Found 9 cleaned CSV files.


In [4]:
df_list = [] # List to store each csv's dataframe

# Loop through each csv, read in as a dataframe, store in list
for filename in all_files:
    df = pd.read_csv(filename)
    df_list.append(df)

all_data = pd.concat(df_list, ignore_index = True) # Combine all dataframes into one

In [5]:
# Print total rows after combining
print(f"Combined dataset contains {all_data.shape[0]} rows and {all_data.shape[1]} columns.")

Combined dataset contains 22790 rows and 57 columns.


In [6]:
# Drop helper column
all_data = all_data.drop('Unnamed: 0', axis=1)

# Remove NextGen Finals matches (exhibition style tournament)
all_data = all_data[all_data["tourney_name"] != "NextGen Finals"]
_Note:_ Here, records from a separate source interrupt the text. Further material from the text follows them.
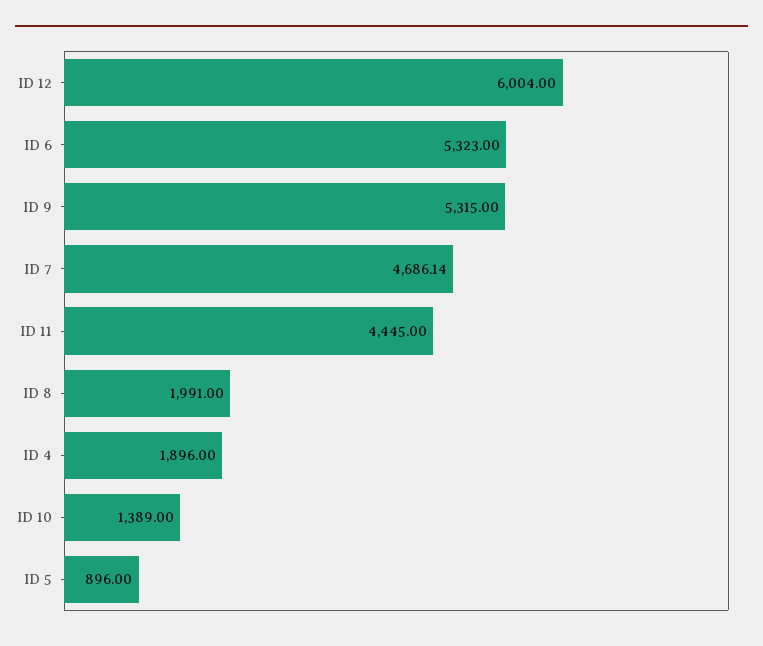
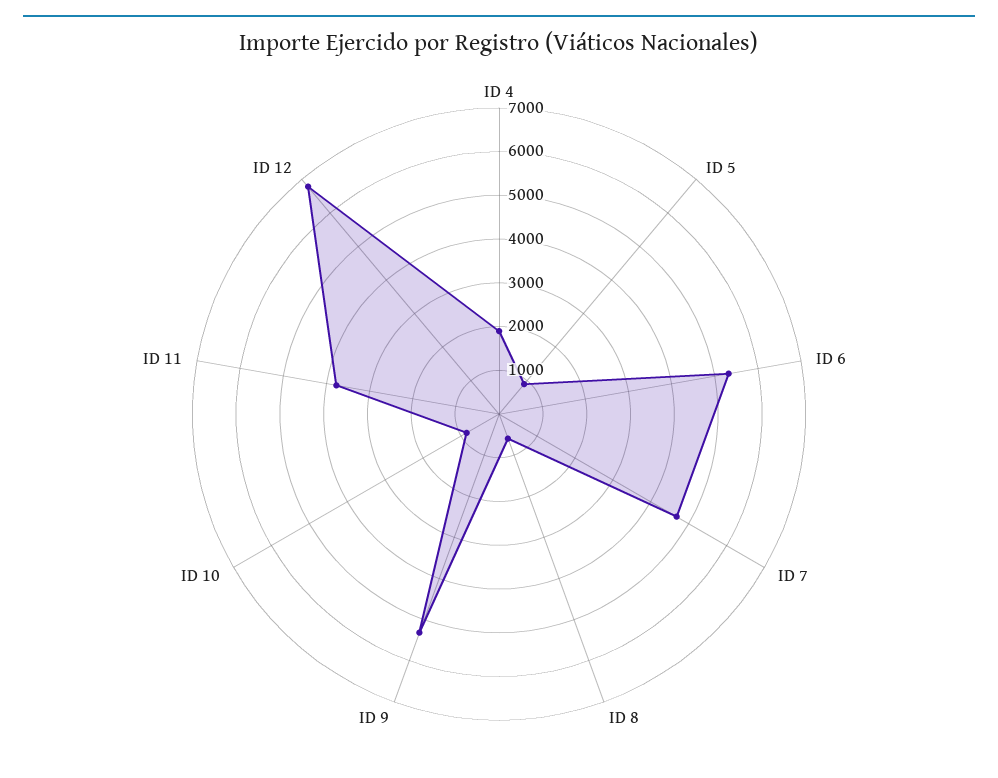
  {
-   "ID 12": 6004,
+   "ID 12": 6800,
    "ID 6": 5323,
    "ID 9": 5315,
    "ID 7": 4686.14,
-   "ID 11": 4445,
+   "ID 11": 3800,
-   "ID 8": 1991,
+   "ID 8": 600,
    "ID 4": 1896,
-   "ID 10": 1389,
+   "ID 10": 800,
    "ID 5": 896
  }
# Fix inconsistenty in naming of US Open tournament
df['tourney_name'] = df['tourney_name'].replace({
    'Us Open': 'US Open',
    'U.S. Open': 'US Open'
})

In [7]:
# Save combined data
all_data.to_csv("data/processed/tennis_clean_2016_2024.csv", index=False)
print("Saved combined dataset: tennis_clean_2016_2024.csv")

Saved combined dataset: tennis_clean_2016_2024.csv